### Blok Teks
□ □ □ □ □ □ □

Pilkada

Selain itu, ada beberapa kesepakatan dalam surat tersebut dinilai melanggar UU dan membatasi ruang gerak untuk beribadah. Di antaranya yakni pasangan calon, tim kampanye, partai politik dan relawan dilarang menyampaikan ucapan selamat menyambut Bulan Ramadhan, ucapan menjalankan ibadah puasa, selamat sahur. Selamat berbuka menjelang magrib, selamat nuzul Quran, serta ucapan selamat Hari Raya Idul Fitri dalam bentuk iklan di televisi, radio, media cetak dan elektronik, penyebaran jadwal imsakiyah, buku saku tuntutan ibadah Ramadan, selebaran serta brosur. Kemudian, pasangan calon, tim kampanye, partai politik dan relawan juga dilarang menyampaikan kuliah atau ceramah selama bulan Ramadan dan Idul Fitri di tempat ibadah serta dilarang membagikan infaq, sedekah, tunjangan hari raya, bingkisan lebaran yang bertujuan kampanye. Aturan tersebut dinilai Sugiat berlebihan dan mengada-ada. Penyaluran zakat, infak, sedekah, serta ceramah di rumah ibadah merupakan bagian dari dakwah.

□ □ □ □ □ □ □

### Bahan yang Disediakan
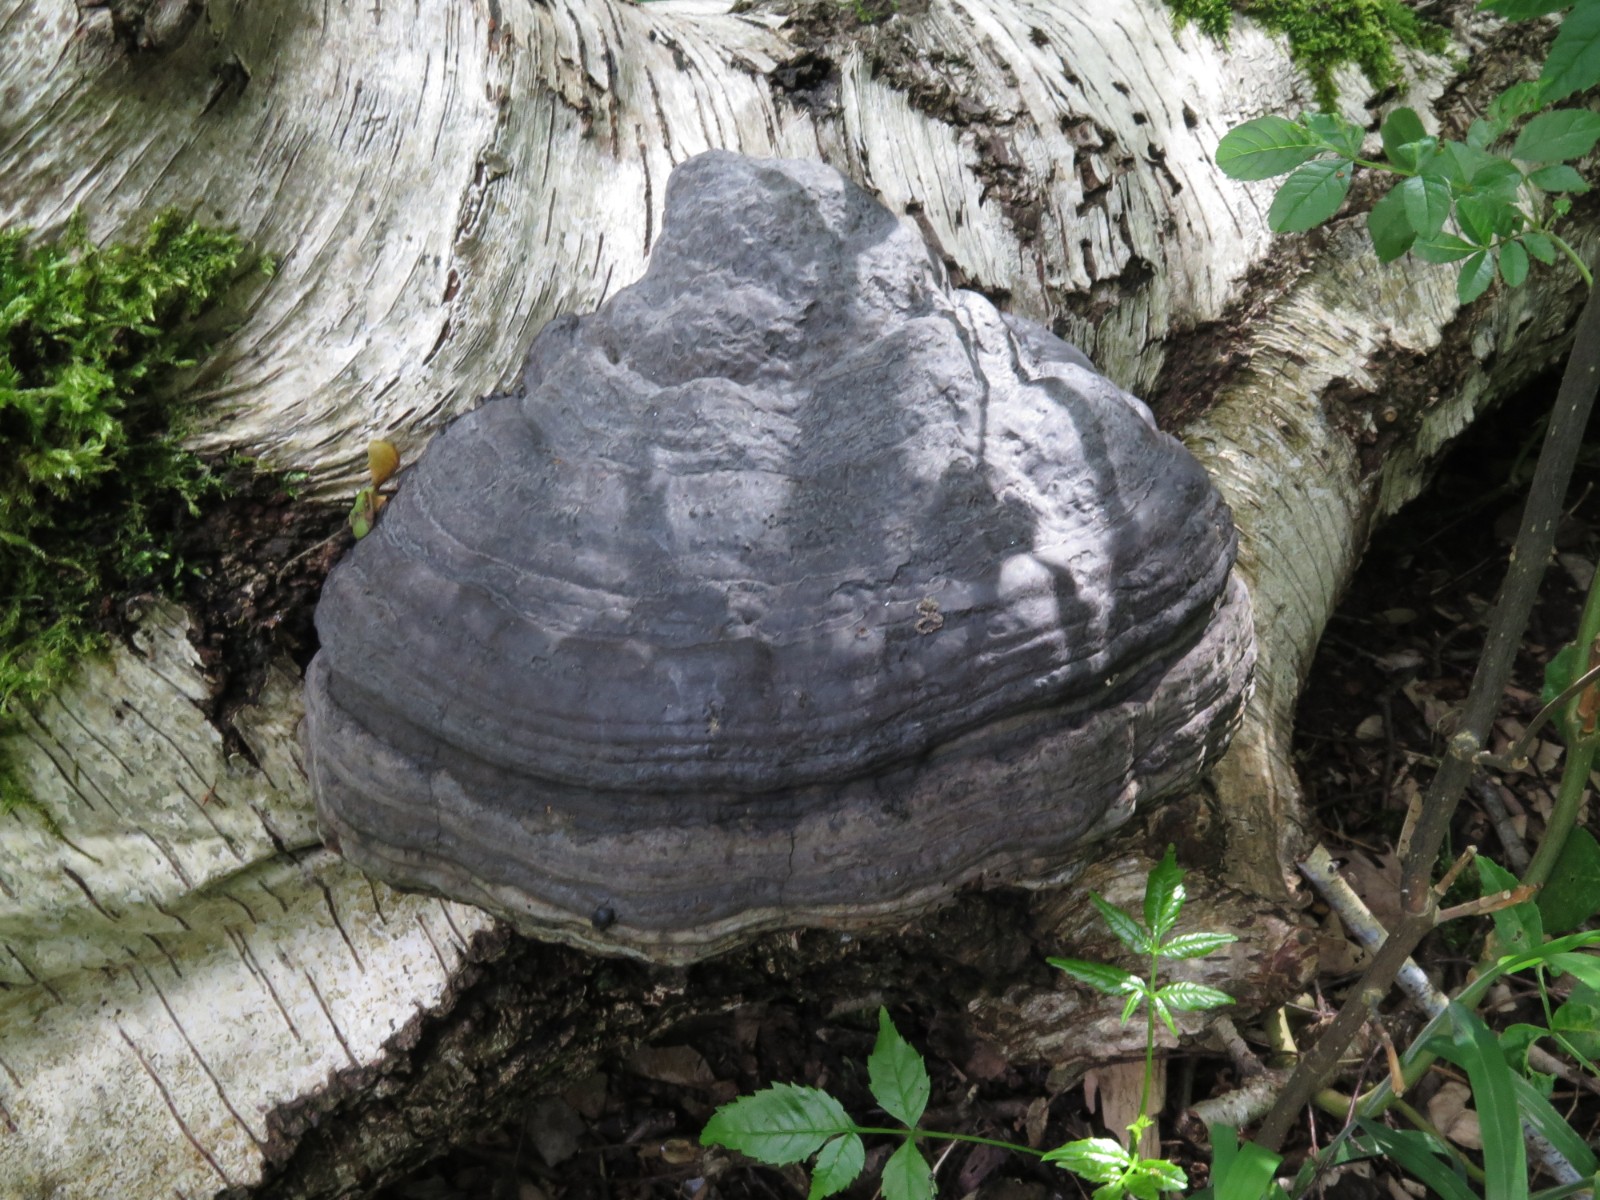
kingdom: Fungi
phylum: Basidiomycota
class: Agaricomycetes
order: Polyporales
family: Polyporaceae
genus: Fomes
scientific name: Fomes fomentarius
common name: tøndersvamp
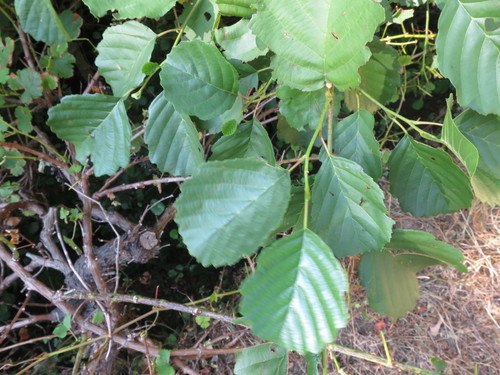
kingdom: Plantae
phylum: Tracheophyta
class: Magnoliopsida
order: Fagales
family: Betulaceae
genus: Alnus
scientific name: Alnus lusitanica
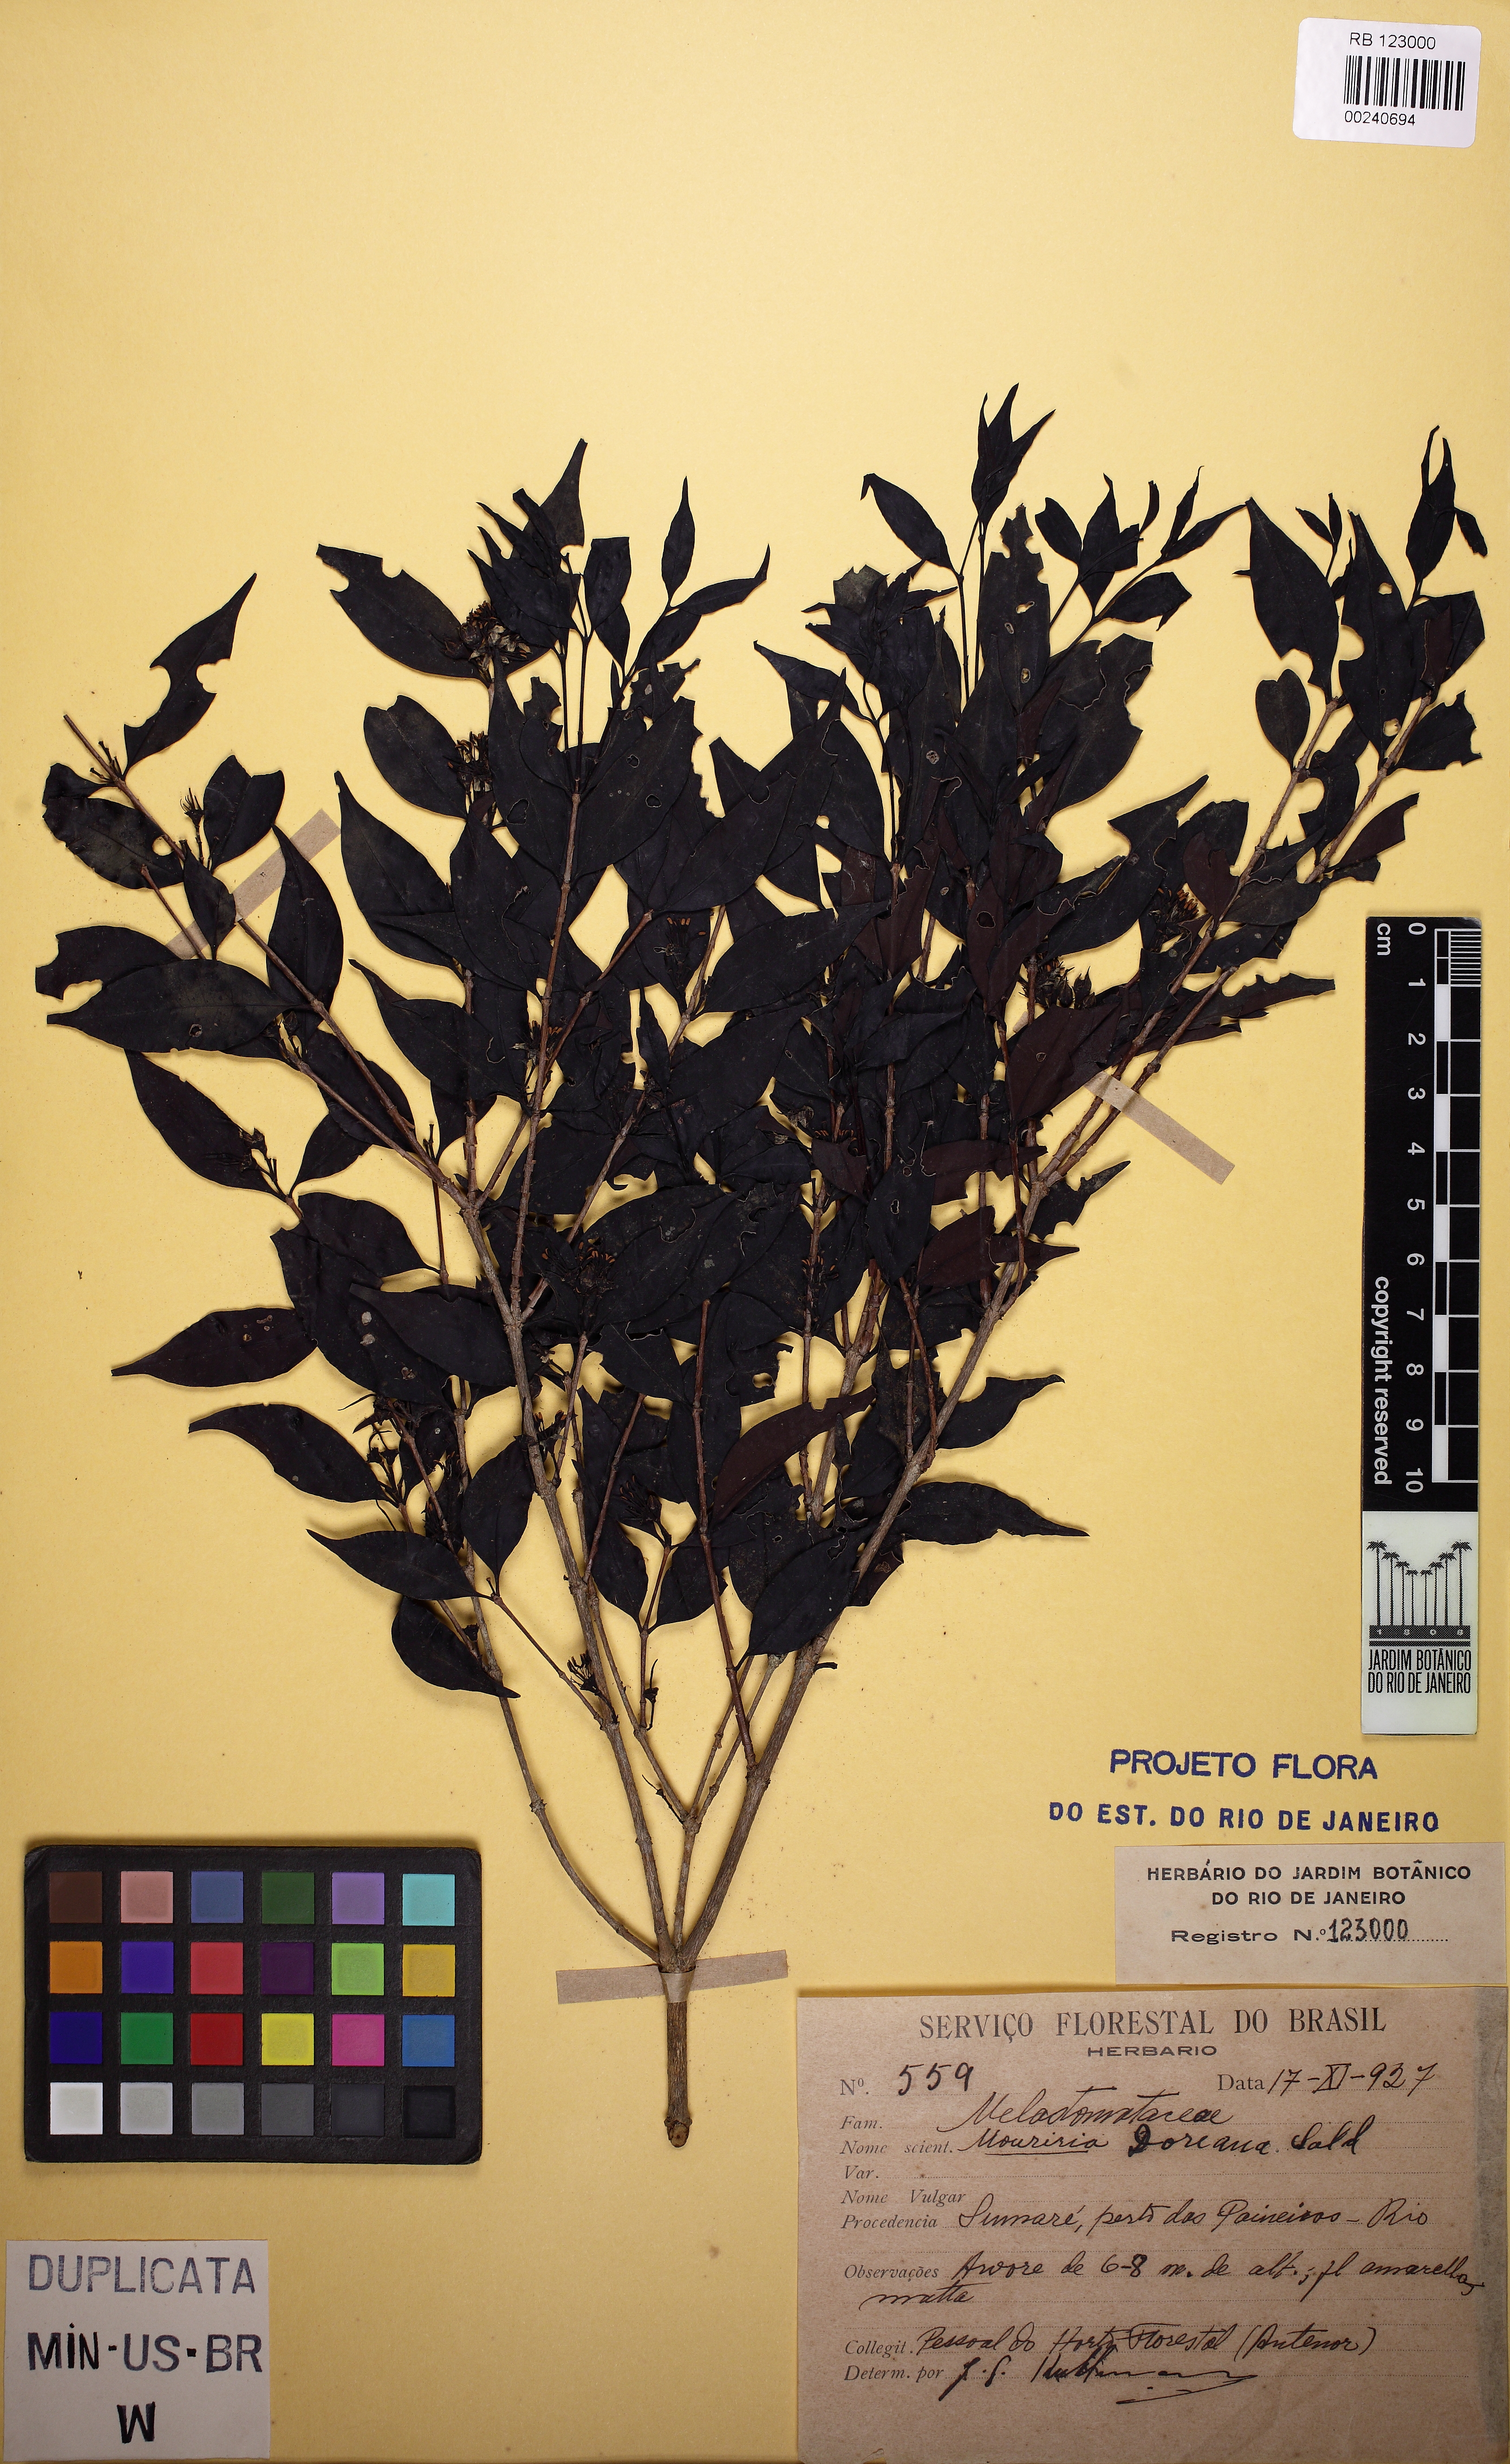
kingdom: Plantae
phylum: Tracheophyta
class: Magnoliopsida
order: Myrtales
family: Melastomataceae
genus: Mouriri
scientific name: Mouriri doriana
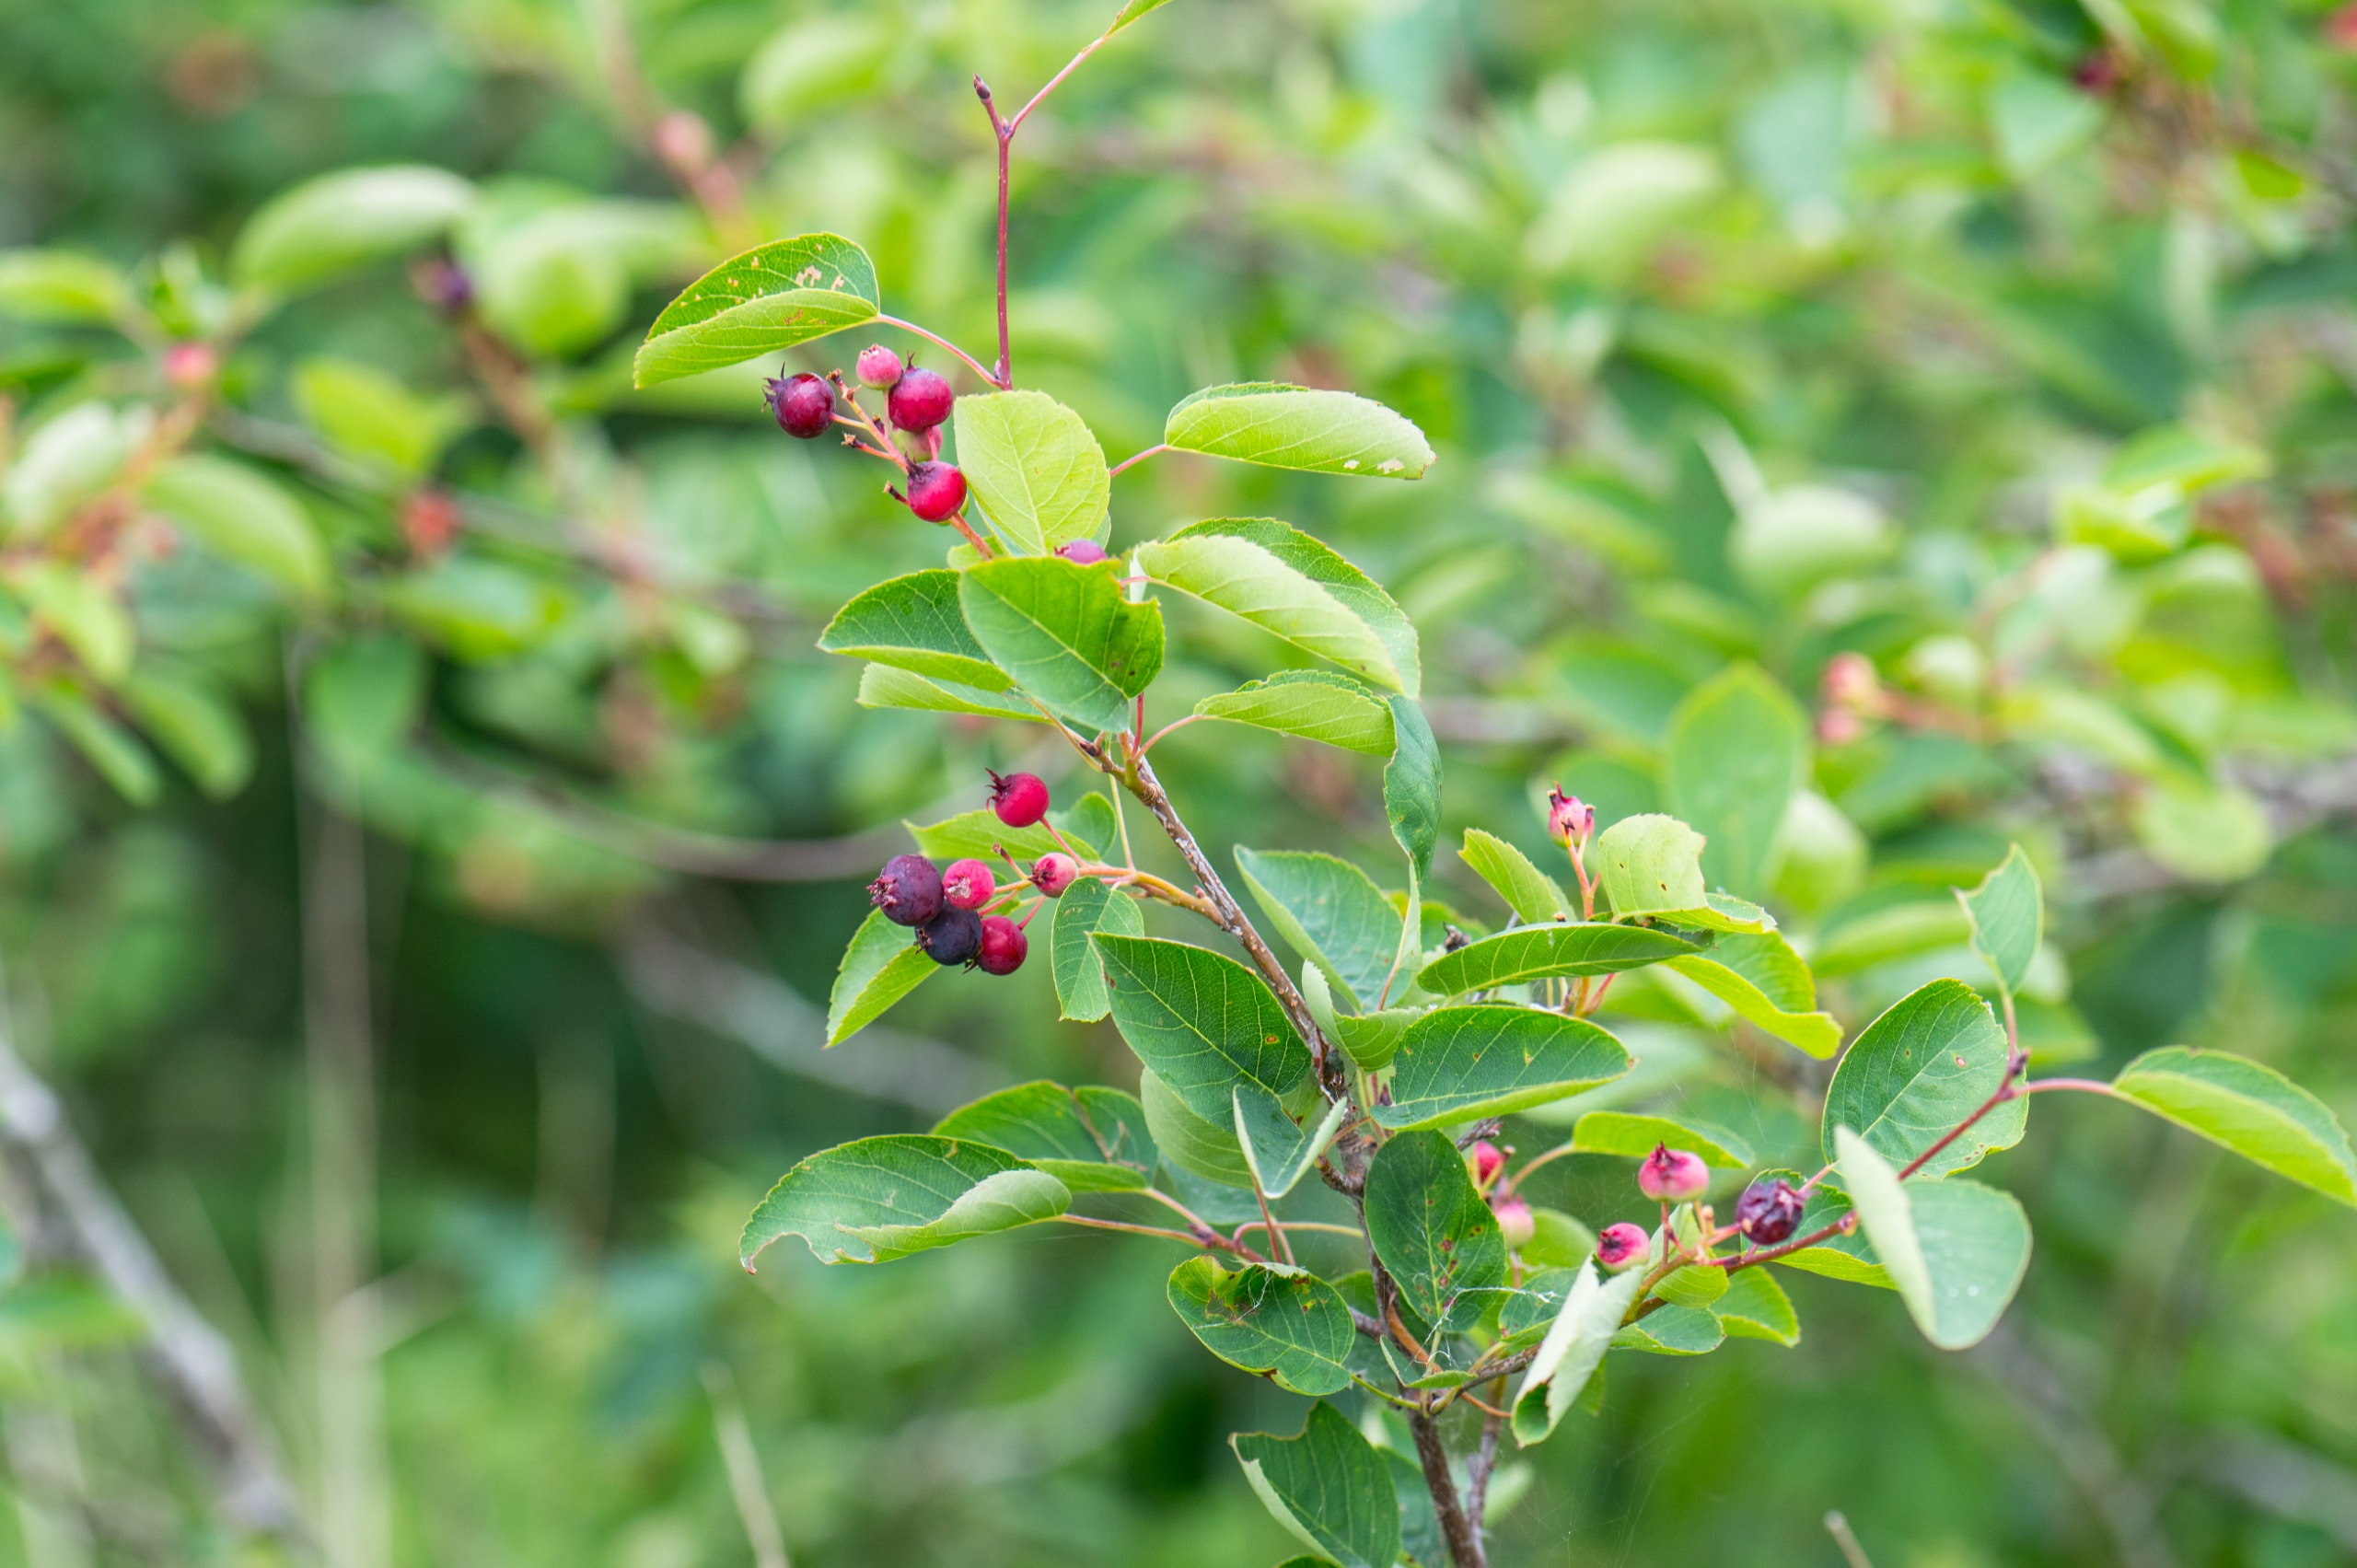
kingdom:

□ □ □ □ □ □ □

### Permintaan Tugas
Tolong sebutkan semua pihak yang menurut teks tentang pilkada dilarang menyampaikan ucapan selamat dan ceramah selama Ramadan.

### Jawaban
Pasangan calon, tim kampanye, partai politik, dan relawan.